Image Classification with PyTorch

Image Classification with PyTorch

Image classification is a common task in computer vision that involves assigning labels or categories to images. It has many real-world applications such as facial recognition, photo organization, medical imaging analysis, self-driving cars, and more. In this post, we will walk through how to build and train an image classifier using the PyTorch deep learning framework.

Setting Up the Environment

We will first import PyTorch and the related libraries we need:

import torch
import torch.nn as nn
import torch.optim as optim
from torch.utils.data import Dataset, DataLoader
import torchvision
from torchvision import datasets, models, transforms

We will use the MNIST dataset which contains 70,000 grayscale images of handwritten digits (0-9).

MNIST Images

The images are 28x28 pixels. We will use PyTorch's built-in MNIST dataset and transform the images to tensors:

train_dataset = datasets.MNIST(root='data', 
                               train=True, 
                               transform=transforms.ToTensor(),
                               download=True)

test_dataset = datasets.MNIST(root='data', 
                              train=False, 
                              transform=transforms.ToTensor())

We define our train and test data loaders to generate batches of data during training:

batch_size = 32

train_loader = DataLoader(dataset=train_dataset, 
                          batch_size=batch_size,
                          shuffle=True)
                          
test_loader = DataLoader(dataset=test_dataset,
                         batch_size=batch_size,
                         shuffle=False)

Building the Model

For the model architecture, we will use a simple convolutional neural network (CNN) with two convolutional layers and two fully connected layers. PyTorch provides pre-defined CNN layers that make this step straightforward:

# CNN Model
class Net(nn.Module):
    def __init__(self):
        super(Net, self).__init__()
        
        self.conv1 = nn.Conv2d(1, 32, 5) 
        self.conv2 = nn.Conv2d(32, 64, 5)
        self.fc1 = nn.Linear(1024, 512)
        self.fc2 = nn.Linear(512, 10)
        
    def forward(self, x):
        x = F.relu(F.max_pool2d(self.conv1(x), 2))
        x = F.relu(F.max_pool2d(self.conv2(x), 2)) 
        x = x.view(-1, 1024)
        x = F.relu(self.fc1(x))
        x = self.fc2(x)
        return F.log_softmax(x, dim=1)

model = Net()

This CNN applies convolution and pooling operations to extract features from the input images.
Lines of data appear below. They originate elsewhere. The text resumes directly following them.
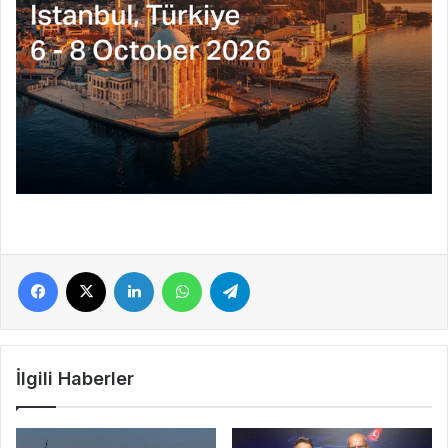
Facebook
X
LinkedIn
WhatsApp
Telegram
İlgili Haberler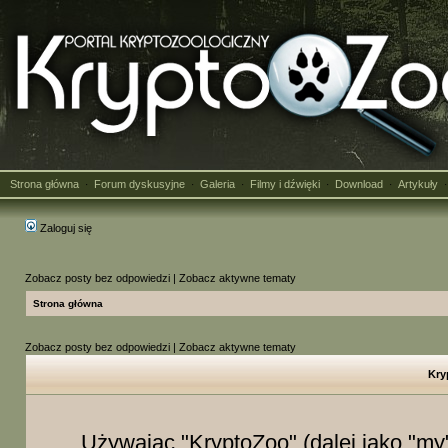
Strona główna
Forum dyskusyjne
Galeria
Filmy i dźwięki
Download
Artykuły
·
·
·
·
·
Zaloguj się
Zobacz posty bez odpowiedzi
|
Zobacz aktywne tematy
Strona główna
Zobacz posty bez odpowiedzi
|
Zobacz aktywne tematy
Kry
Używając "KryptoZoo" (dalej jako "my"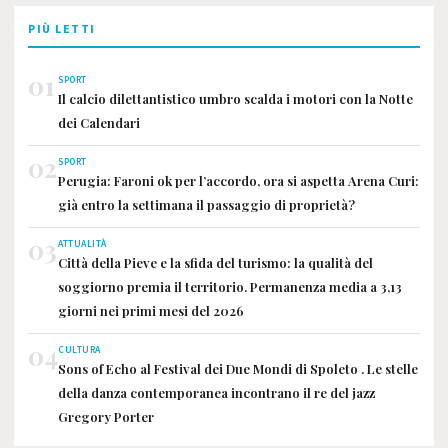
PIÙ LETTI
01
SPORT
Il calcio dilettantistico umbro scalda i motori con la Notte
dei Calendari
02
SPORT
Perugia: Faroni ok per l’accordo, ora si aspetta Arena Curi:
già entro la settimana il passaggio di proprietà?
03
ATTUALITÀ
Città della Pieve e la sfida del turismo: la qualità del
soggiorno premia il territorio. Permanenza media a 3,13
giorni nei primi mesi del 2026
04
CULTURA
Sons of Echo al Festival dei Due Mondi di Spoleto . Le stelle
della danza contemporanea incontrano il re del jazz
Gregory Porter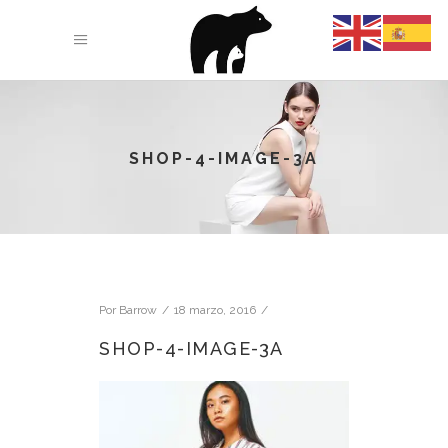
SHOP-4-IMAGE-3A
Por
Barrow
18 marzo, 2016
SHOP-4-IMAGE-3A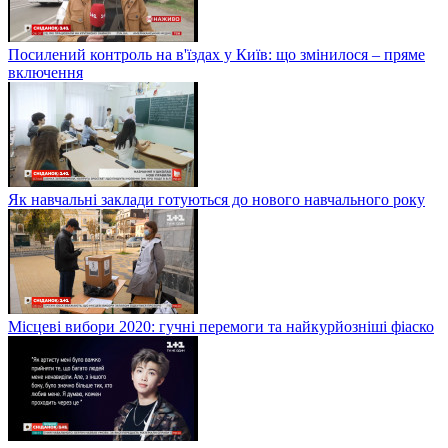
Посилений контроль на в'їздах у Київ: що змінилося – пряме
включення
Як навчальні заклади готуються до нового навчального року
Місцеві вибори 2020: гучні перемоги та найкурйозніші фіаско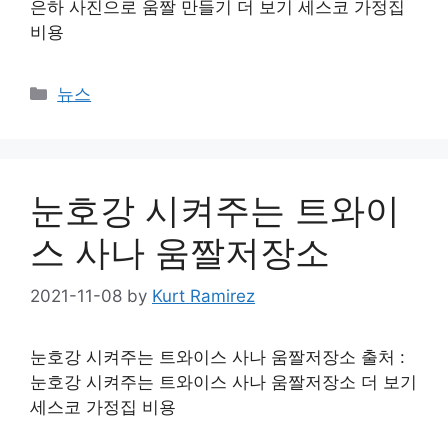
은하 사진으로 움짤 만들기 더 보기 세스코 가정집
비용
Categories
뉴스
눈호강 시켜주는 트와이
스 사나 움짤저장소
2021-11-08
by
Kurt Ramirez
눈호강 시켜주는 트와이스 사나 움짤저장소 출처 :
눈호강 시켜주는 트와이스 사나 움짤저장소 더 보기
세스코 가정집 비용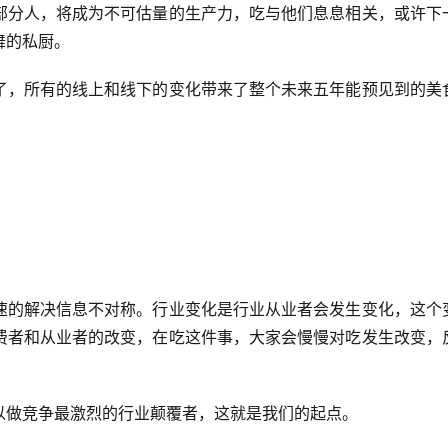
部分人，将成为不可估量的生产力，吃与他们息息相关，或许下
舞的私厨。
了，所有的线上和线下的变化带来了整个未来五年能预见到的美
速的解决信息不对称。行业变化是行业从业者会发生变化，这个
费者和从业者的改变，在吃这件事，大家会慢慢对吃发生改变，
以做竞争最激烈的行业颠覆者，这就是我们的起点。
The output is flattened and passed through fully connected layers to output class probabilities for the 10 digits.

We define a cross entropy loss function and SGD optimizer:

criterion = nn.NLLLoss()
optimizer = optim.SGD(model.parameters(), lr=0.01)

Training the Model

We train the model by iterating through the training dataset in batches:

num_epochs = 5
for epoch in range(num_epochs):
    for images, labels in train_loader:
        # Forward pass and loss
        x = images.view(images.shape[0], -1)
        logits = model(x) 
        loss = criterion(logits, labels)
        
        #Backward pass and update
        optimizer.zero_grad()
        loss.backward()
        optimizer.step()
        
    print('Epoch [{}/{}], Loss: {:.4f}'
          .format(epoch+1, num_epochs, loss.item()))

For each batch, we pass the input to our model to get predictions. We calculate the loss between predictions and ground truth labels, backpropagate this, and update model parameters via the optimizer.

Evaluating the Model

After training, we check the model's performance on the test set:

with torch.no_grad():
    correct = 0
    total = 0
    for images, labels in test_loader:
        outputs = model(images)
        _, predicted = torch.max(outputs.data, 1)
        total += labels.size(0)
        correct += (predicted == labels).sum().item()

    print('Accuracy of the model on the test images: {} %'.format(100 * correct / total))

This iterates through the test set, compares predictions to labels, and calculates the model's accuracy.

And that's it! We have built and trained an image classifier in PyTorch. This can serve as a template to build more complex CNNs for image tasks.